Ce lieu unique se révèle chargé par les siècles, être ce terrain où actions, matières et mémoires se sont déposées. Il n’y a ici, pas véritablement d’intrigue mais des strates de récit successives. Six personnages hauts en couleur : Stan, Simon, Cory, Anette, la Messagère on ne peut plus déjantée, et le Propriétaire vont se rencontrer et  nous faire vivre des moments existentiels mais sans pathos: une représentation de la nature humaine menée avec vivacité, onirisme et humour et certaines loufoqueries. L’esthétique de ce spectacle et sa construction témoignent de la sensibilité artistique d’Elena Doratiotto et Benoît Piret, diplômés de l’E.S.A.C.. à Liège, où ils travaillent ensemble depuis 2015.  

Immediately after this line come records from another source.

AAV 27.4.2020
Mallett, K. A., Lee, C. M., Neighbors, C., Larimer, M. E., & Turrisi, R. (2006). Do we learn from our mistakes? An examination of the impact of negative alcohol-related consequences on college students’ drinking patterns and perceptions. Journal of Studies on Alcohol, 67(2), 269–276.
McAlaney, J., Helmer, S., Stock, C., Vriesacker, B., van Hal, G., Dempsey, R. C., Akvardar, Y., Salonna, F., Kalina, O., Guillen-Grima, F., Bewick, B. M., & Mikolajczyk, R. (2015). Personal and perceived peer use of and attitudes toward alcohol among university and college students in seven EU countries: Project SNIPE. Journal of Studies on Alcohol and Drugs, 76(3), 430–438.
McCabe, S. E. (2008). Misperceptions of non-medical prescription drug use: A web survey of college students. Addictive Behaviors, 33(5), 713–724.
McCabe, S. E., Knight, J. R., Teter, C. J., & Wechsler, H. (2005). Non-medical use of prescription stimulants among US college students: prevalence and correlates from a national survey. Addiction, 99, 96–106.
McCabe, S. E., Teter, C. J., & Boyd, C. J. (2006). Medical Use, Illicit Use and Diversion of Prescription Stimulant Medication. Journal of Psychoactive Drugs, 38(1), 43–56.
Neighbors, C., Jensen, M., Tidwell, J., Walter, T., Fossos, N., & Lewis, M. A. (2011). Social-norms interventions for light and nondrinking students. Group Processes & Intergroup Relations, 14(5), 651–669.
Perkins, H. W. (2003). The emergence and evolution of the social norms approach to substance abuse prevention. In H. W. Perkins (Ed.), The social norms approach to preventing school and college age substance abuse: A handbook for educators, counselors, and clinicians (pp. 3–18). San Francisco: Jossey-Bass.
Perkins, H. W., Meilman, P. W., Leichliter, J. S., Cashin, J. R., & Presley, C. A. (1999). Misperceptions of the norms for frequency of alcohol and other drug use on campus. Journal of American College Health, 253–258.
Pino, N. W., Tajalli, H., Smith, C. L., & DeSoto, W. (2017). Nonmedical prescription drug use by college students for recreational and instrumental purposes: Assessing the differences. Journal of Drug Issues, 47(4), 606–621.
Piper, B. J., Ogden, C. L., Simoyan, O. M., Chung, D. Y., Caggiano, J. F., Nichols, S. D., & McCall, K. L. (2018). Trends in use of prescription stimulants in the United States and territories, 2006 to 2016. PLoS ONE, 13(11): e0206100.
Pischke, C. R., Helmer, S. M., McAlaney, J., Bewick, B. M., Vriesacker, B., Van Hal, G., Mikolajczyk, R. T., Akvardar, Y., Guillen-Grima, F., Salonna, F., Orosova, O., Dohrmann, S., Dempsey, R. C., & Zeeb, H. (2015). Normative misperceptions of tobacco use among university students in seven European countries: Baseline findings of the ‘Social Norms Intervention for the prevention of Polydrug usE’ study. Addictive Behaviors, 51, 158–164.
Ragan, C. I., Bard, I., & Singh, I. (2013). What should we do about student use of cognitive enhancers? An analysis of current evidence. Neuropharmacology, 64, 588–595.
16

La richesse et la pérennité de l’art théâtral se manifestent subtilement dans l’écriture. La tragédie antique n’est pas oubliée : par bonheur, les comparses ont avec eux un texte de Sophocle: «Stan- J’ai perdu mon livre. Simon – Oh non ! Stan- Mon petit livre de tragédie…Simon – Merde ! Stan -Mon petit texte de Sophocle, j’ai perdu mon petit Sophocle…  » Et les auteurs cherchent à exprimer la nature humaine, avec vivacité, onirisme et humour.  Antigone est là, avec le personnage d’Annette; régulièrement, elle va honorer, bouquet de fleurs à la main, la tombe de son frère Jean.
Bien vite, les spectateurs se prennent au jeu-et c’est la fragilité de la pièce-pour laisser aller leur imaginaire sur un chemin hors du commun, absurde parfois,et dionysiaque. Le spectacle en dix-sept tableaux, est fragmenté et rythmé à travers ses thèmes multiples, son écriture, le son du tambour et la réunion d’univers disparates. Avec  la Messagère, on passe à la tragédie grecque : » Haaaaaaa ! Quelle horreur ! Malheur ! C’est horrible ! Il s’est passé quelque chose d’horrible… Nous… C’était…. C’est… « Nos arcs ne nous ont servi à rien, et notre armée entière a péri, domptée par le choc de leurs navires impétueux. » (Elle s’interrompt). Non ce n’est pas ça ! » Et elle revient à l’époque, contemporaine ou hors temps ? de la pièce,  dans cet ancien palais hanté par l’Histoire, ses violences et ses mystères : Stan- Oh ! Regarde Simon, au loin, de la poussière ! Simon- Elle est légère… Elle est soulevée par la course d’une messagère. Stan- Des choses vont s’éclaircir ! « 

Malgré le choix d’un texte et d’une mise en scène pas toujours maîtrisés et malgré la qualité inégale des interprètes, Par grands vents donne libre cours à nos rêves et fantasmes. Dans notre société occidentale tyrannisée par l’immédiateté, et souvent ignorantes et/ou se préoccupant peu de la langue, des richesses littéraires, historiques, spirituelles de notre Humanité sur  vingt-cinq siècles, et de ses origines, Par Grands Vents met en éveil notre conscience intérieure. Avec originalité et esprit créatif, il ouvre un horizon, inhabituel et nécessaire, sur la vie… L’invention dans la structure dramatique, Elena Doratiotto et Benoît Piret nous offre une rencontre avec l’indicible, l’Histoire, la mort, les Dieux grecs, l’oubli et la mémoire. Un poème théâtral écrit pour un large public…

 Elisabeth Naud

 Spectacle vu le 8 mars au Théâtre Joliette, 2 place Henri Verneuil, Marseille ( II ème). T. : 04 91 90 74 28. 

 Les 28 et 29 mars, Théâtre Antoine Vitez, Ivry-sur-Seine (Val-de-Marne).

Les 9 et 10 avril, Théâtre 71, Malakoff (Hauts-de-Seine).